## Estratto del testo
=-=-=-=-=

Addio e-commerce. Benvenuto digital retail
L’ultima edizione di Netcomm Forum manda un messaggio chiaro: mentre si conferma la crescita dell’e-commerce in Italia, il consumatore impone il superamento della divisione tra i canali.
Nella due giorni milanese di Netcomm Forum, che celebra la continua avanzata del commercio elettronico in Italia – 31,5 miliardi di euro di acquisti, in crescita del 15% sul 2008 e una quota sul totale degli acquisti retail del 7% (ma l’e-commerce pesa per il 60% della crescita nel mercato retail) – emergono anche degli aspetti sui quali è opportuno puntare l’attenzione.

=-=-=-=-=

## Dati memorizzati
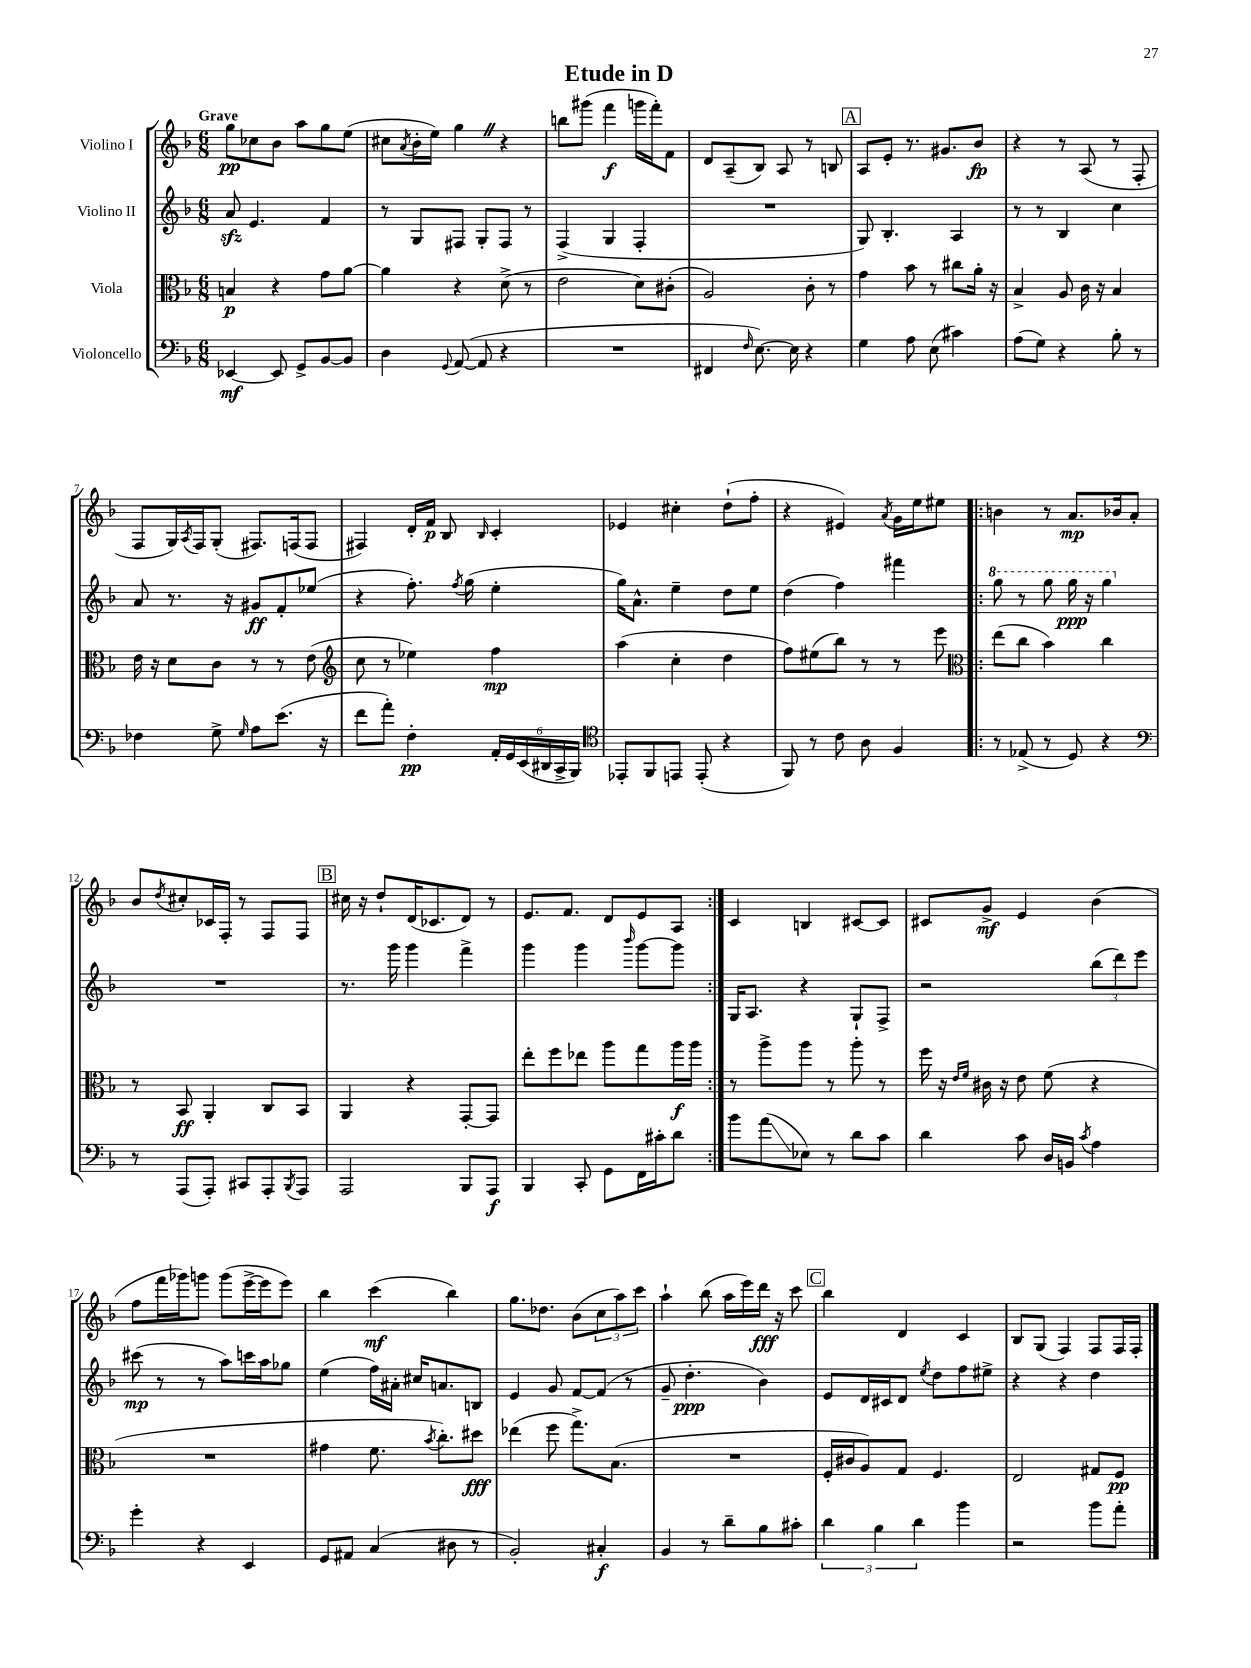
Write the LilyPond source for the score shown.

\header { title = "Etude in D" }
<<
\new StaffGroup <<
\new Staff = "s0" \with { instrumentName = "Violino I" } {
    \clef treble \key f \major \numericTimeSignature \time 6/8 \tempo "Grave"
    g''8\pp ces''8 bes'8 a''8 g''8 e''8( |
    cis''8 \acciaccatura { a'8 } bes'16-. e''16) g''4 \once \override BreathingSign.text = \markup { \musicglyph "scripts.caesura.straight" } \breathe r4 |
    b''8 gis'''8( f'''4\f g'''16 f'''16-.) f'8 |
    d'8 a8--( bes8) a8 r8 b8 |
    \mark \markup { \box "A" } a8 e'8-. r8. gis'8. bes'8\fp |
    r4 r8 a8( r8 f8-. |
    f8 g16) \acciaccatura { a8 } f16 g8-.( fis8.) f16( f8 |
    fis4) d'16-. f'16\p bes8 \grace { bes16 } c'4-. |
    ees'4 cis''4-. d''8-!( f''8-. |
    r4 eis'4) \acciaccatura { a'8 } g'16 e''16 eis''8 |
    \repeat volta 2 { b'4 r8 a'8.\mp bes'16 a'8-. |
    bes'8 \acciaccatura { d''8 } cis''8-. ces'16 f16-. r8 f8 f8 |
    \mark \markup { \box "B" } cis''16 r16 d''8-! d'16( ces'8. d'8) r8 |
    e'8. f'8. d'8 e'8 a8 | }
    c'4 b4 cis'8~ cis'8 |
    cis'8 g'8->\mf e'4 bes'4( |
    f''8 f'''16 ges'''16) g'''8 g'''8( e'''16~-> e'''16 e'''8) |
    bes''4 c'''4\mf( bes''4) |
    g''8. des''8. bes'8( \tuplet 3/2 { c''8 a''8) c'''8 } |
    a''4-! bes''8( a''16 e'''16) d'''16\fff r16 c'''8 |
    \mark \markup { \box "C" } bes''4 d'4 c'4 |
    bes8 g8( f4) f8 f16 f16-. \bar "|." |
}
\new Staff = "s1" \with { instrumentName = "Violino II" } {
    \clef treble \key f \major \numericTimeSignature \time 6/8
    a'8\sfz e'4. f'4 |
    r8 g8 fis8 g8-. fis8 r8 |
    f4->( g4 f4-. |
    R2. |
    \mark \markup { \box "A" } g8) bes4.-. a4 |
    r8 r8 bes4 c''4 |
    a'8 r8. r16 gis'8\ff f'8-. ees''8( |
    r4 f''8.-.) \acciaccatura { f''8 } g''16( e''4-. |
    g''16) a'8.-^ e''4-- d''8 e''8 |
    d''4( f''4) fis'''4 |
    \repeat volta 2 { \ottava #1 g'''8 r8 g'''8 g'''16\ppp r16 g'''4 \ottava #0 |
    R2. |
    \mark \markup { \box "B" } r8. g'''16 g'''4 f'''4-> |
    g'''4 g'''4 \grace { bes'''16 } g'''8~ g'''8 | }
    g16 a8. r4 g8-! f8-> |
    r2 \tuplet 3/2 { bes''8( d'''8) e'''8 } |
    cis'''8\mp( r8 r8 a''8) c'''16 a''16 ges''8 |
    e''4( f''16) ais'16-. cis''16 a'8. b8 |
    e'4 g'8 f'8~ f'8( r8 |
    g'8-- d''4.-.\ppp bes'4) |
    \mark \markup { \box "C" } e'8 d'16 cis'16 d'8 \acciaccatura { e''8 } d''8 f''8 eis''8-> |
    r4 r4 d''4 \bar "|." |
}
\new Staff = "s2" \with { instrumentName = "Viola" } {
    \clef alto \key f \major \numericTimeSignature \time 6/8
    b4\p r4 g'8 a'8~ |
    a'4 r4 d'8->( r8 |
    e'2 d'8) cis'8-.( |
    a2) c'8-. r8 |
    \mark \markup { \box "A" } g'4 bes'8 r8 cis''8 a'16-. r16 |
    bes4-> a8 c'16 r16 bes4 |
    e'16 r16 d'8 c'8 r8 r8 e'8( |
    \clef treble c''8 r8 ees''4) f''4\mp |
    a''4( c''4-. d''4 |
    f''8) eis''8( bes''8) r8 r8 e'''8 |
    \repeat volta 2 { \clef alto e''8( c''8 bes'4) c''4 |
    r8 bes,8\ff a,4-. c8 bes,8 |
    \mark \markup { \box "B" } a,4 r4 g,8~-. g,8 |
    e''8-. f''8 ees''8 a''8 g''8 a''16\f a''16 | }
    r8 a''8-> a''8 r8 a''8-. r8 |
    f''16 r16 \grace { e'16 f'16 } cis'16 r16 e'8 f'8( r4 |
    R2. |
    gis'4 f'8. \acciaccatura { bes'8 } c''8.-.) dis''8\fff |
    ees''4( f''8 g''8.->) bes8.( |
    R2. |
    \mark \markup { \box "C" } f16-. cis'16 a8) g8 f4. |
    e2 gis8 f8\pp \bar "|." |
}
\new Staff = "s3" \with { instrumentName = "Violoncello" } {
    \clef bass \key f \major \numericTimeSignature \time 6/8
    ees,4~\mf ees,8 g,8-> bes,8~ bes,8 |
    d4 \appoggiatura { g,8 } a,8~( a,8 r4 |
    R2. |
    fis,4 \grace { f16 } e8.~) e16 r4 |
    \mark \markup { \box "A" } g4 a8 e8( cis'4) |
    a8( g8) r4 bes8-. r8 |
    fes4 g8-> \grace { g16 } a8 e'8.( r16 |
    f'8 a'8-.) f4-.\pp \tuplet 6/4 { a,16-. g,16 e,16( dis,16 c,16-> bes,,16) } |
    \clef tenor ees,8-. f,8 e,8 e,8-.( r4 |
    f,8) r8 c'8 a8 f4 |
    \repeat volta 2 { r8 ees8->( r8 d8) r4 |
    \clef bass r8 a,,8( a,,8-.) cis,8 a,,8-. \acciaccatura { bes,,8 } a,,8 |
    \mark \markup { \box "B" } a,,2 bes,,8 a,,8\f |
    bes,,4 c,8-. g,8 f,16 cis'16-. d'8 | }
    bes'8 a'8\glissando( ees8) r8 d'8 c'8 |
    d'4 c'8 d16 b,16 \acciaccatura { c'8 } a4 |
    g'4-. r4 e,4 |
    g,8 ais,8 c4( dis8 r8 |
    bes,2-.) cis4-.\f |
    bes,4 r8 d'8-- bes8 cis'8-. |
    \mark \markup { \box "C" } \tuplet 3/2 { d'4 bes4 d'4 } bes'4 |
    r2 bes'8 a'8-. \bar "|." |
}
>>
>>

=-=-=-=-=

## Requisiti richiesti
[a] Elenca tutte le percentuali riportate nell'articolo sul Netcomm Forum.
[b] Trascrivi dall'articolo sul Netcomm Forum la parte che si apre con le parole contenenti "Addio e-commerce. Benvenuto" e si chiude con "opportuno puntare l’attenzione.".
[c] Riprendi l'articolo sul Netcomm Forum e proseguilo dopo l'ultima frase riportata.
I dati sono materiale a sé stante, distinto dal testo.

## Risposte in sequenza
[a] 15%, 7%, 60%

[b]
Addio e-commerce. Benvenuto digital retail
L’ultima edizione di Netcomm Forum manda un messaggio chiaro: mentre si conferma la crescita dell’e-commerce in Italia, il consumatore impone il superamento della divisione tra i canali.
Nella due giorni milanese di Netcomm Forum, che celebra la continua avanzata del commercio elettronico in Italia – 31,5 miliardi di euro di acquisti, in crescita del 15% sul 2008 e una quota sul totale degli acquisti retail del 7% (ma l’e-commerce pesa per il 60% della crescita nel mercato retail) – emergono anche degli aspetti sui quali è opportuno puntare l’attenzione.

[c]
Luca Attias, commissario straordinario per l’attuazione dell’Agenda digitale, non usa mezzi termini e parla di una vera e propria “emergenza digitale” nel nostro paese, dove con la digitalizzazione c‘è sempre stato un rapporto difficile. Certo, il punto di vista è quello della pubblica amministrazione, dove la frammentazione la fa da padrona: 11 mila data center che non si parlano tra di loro, duplicazione delle applicazioni, un calvario per chi si avventura nel ginepraio. Eppure siamo il paese con il maggior numero di smartphone, ma a dominare è quella che Attias definisce inconsapevolezza, tanto che l’emergenza digitale pervade tutte le altre emergenze e inefficienze italiane, dall’evasione allo spreco (basti pensare al costo energetico di 11 mila data center) passando per la corruzione. «Vi è una correlazione lineare – spiega Attias – tra il Corruption perception index (l’Italia è al cinquantatreesimo posto, il venticinquesimo in Europa) di Transparency International e il Digital economy and society index dell’Unione europea, che vede l’Italia saldamente ancorata da diversi anni al quartultimo posto: a un indice di minor corruzione corrisponde un alto indice di digitalizzazione».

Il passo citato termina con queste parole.